:: WHAT IS NEEDED ::
Could you set down every entry exactly as it appears?

------ DATA SECTION

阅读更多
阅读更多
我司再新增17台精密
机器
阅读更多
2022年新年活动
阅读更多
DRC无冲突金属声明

------------

:: TASK ANSWER ::
阅读更多
阅读更多
我司再新增17台精密
机器
阅读更多
2022年新年活动
阅读更多
DRC无冲突金属声明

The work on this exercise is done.